California State Assemblyman Reginald Byron Jones-Sawyer, the sponsor of the state’s AB 2799, agreed that there’s been real “urgency” among music industry professionals, saying that prosecutors’ use of lyrics raises serious First Amendment concerns.
“The best thing we can do is have a serious conversation about creative expression, and really about the social fabric of what’s going on right now,” Jones-Sawyer said. “AB 2799 will give judges needed guidance for evaluating whether creative expression is admissible during a criminal trial and provides a framework which will ensure creative expression will not be used to trigger or reinforce stereotypes or activate racial bias.”
Behind the scenes, though, LaPolt has also put together a working group to document similar cases of people convicted due to the lyrics of their songs. Should these bills become law, she and her colleagues should be able to mobilize the courts to overturn some of those convictions.
In the meantime, Young Thug and Gunna remain in jail awaiting trial.

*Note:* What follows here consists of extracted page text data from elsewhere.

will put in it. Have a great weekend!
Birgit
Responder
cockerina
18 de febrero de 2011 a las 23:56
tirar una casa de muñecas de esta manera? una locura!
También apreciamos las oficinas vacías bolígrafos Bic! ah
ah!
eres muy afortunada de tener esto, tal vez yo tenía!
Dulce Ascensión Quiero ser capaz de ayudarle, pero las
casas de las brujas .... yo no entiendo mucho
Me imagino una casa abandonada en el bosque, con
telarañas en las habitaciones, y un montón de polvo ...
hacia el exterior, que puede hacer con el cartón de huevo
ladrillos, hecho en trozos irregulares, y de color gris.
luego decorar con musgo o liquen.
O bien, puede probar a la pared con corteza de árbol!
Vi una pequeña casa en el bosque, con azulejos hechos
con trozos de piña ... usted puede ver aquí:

Liles, who testified on their behalf in June, said they were holding up well despite the very real toll of their detainment, emotionally and financially. “Both of them are now away from their families and unable to generate revenue,” Liles said. “You can never normalize being in a cell or getting away from your family’s life.”
In his emotional testimony, Liles defended Williams’ character but also wondered why he had to testify to defend the good that hip-hop and Williams in particular have done in the world, saying that when he founded the YSL label with Williams, they said, “We’re going to change some lives, and that’s what he’s done.”

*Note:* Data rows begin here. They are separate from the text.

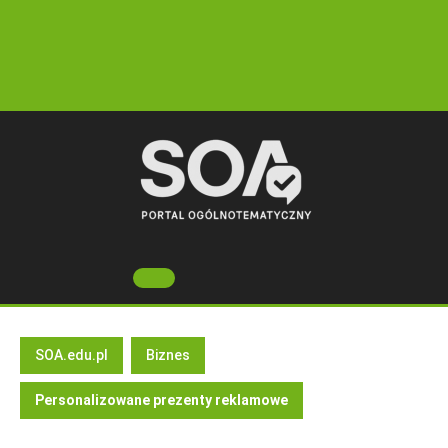
Skip
to
content
Open
Button
SOA.edu.pl
Biznes
Personalizowane prezenty reklamowe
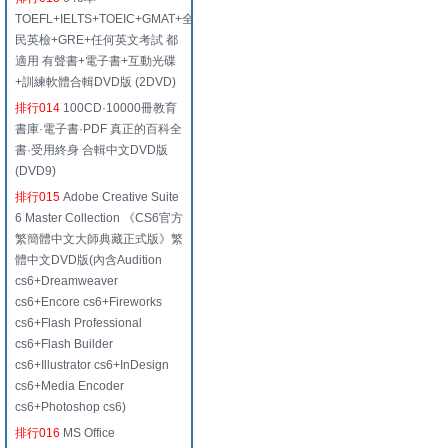
TOEFL+IELTS+TOEIC+GMAT+全
民英檢+GRE+任何英文考試 都
適用 有聲書+電子書+互動光碟
+訓練軟體合輯DVD版 (2DVD)
排行014
100CD·10000冊教育
書庫·電子書·PDF 真正的百科全
書·受用終身 合輯中文DVD版
(DVD9)
排行015
Adobe Creative Suite
6 Master Collection 《CS6官方
繁簡體中文大師典藏正式版》繁
體中文DVD版(內含Audition
cs6+Dreamweaver
cs6+Encore cs6+Fireworks
cs6+Flash Professional
cs6+Flash Builder
cs6+Illustrator cs6+InDesign
cs6+Media Encoder
cs6+Photoshop cs6)
排行016
MS Office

Even so, prosecutors haven’t backed down on their case against Young Thug, who has been accused of multiple felonies — including possession of drugs and illegal firearms, and of renting a vehicle used in a drive-by shooting that killed an alleged rival gang member. In a hearing last week, the lead prosecutor called the rapper “a dangerous person… YSL is a dangerous gang, and this is the man who leads that gang, and he’s dangerous.”
But Liles feels Young Thug’s case fits into of a long pattern of injustice in the U.S.
“We live in America. I don’t think that this is a short fight,” he said. “We need to look at ourselves in the mirror as a country and ask ourselves why does this keep happening in the criminal justice system… I will stand at the mountaintop and believe exactly what Martin Luther King Jr. said: ‘We have to allow the arc of justice to bend in the right way.’ And right now, it is not bending in the right way.”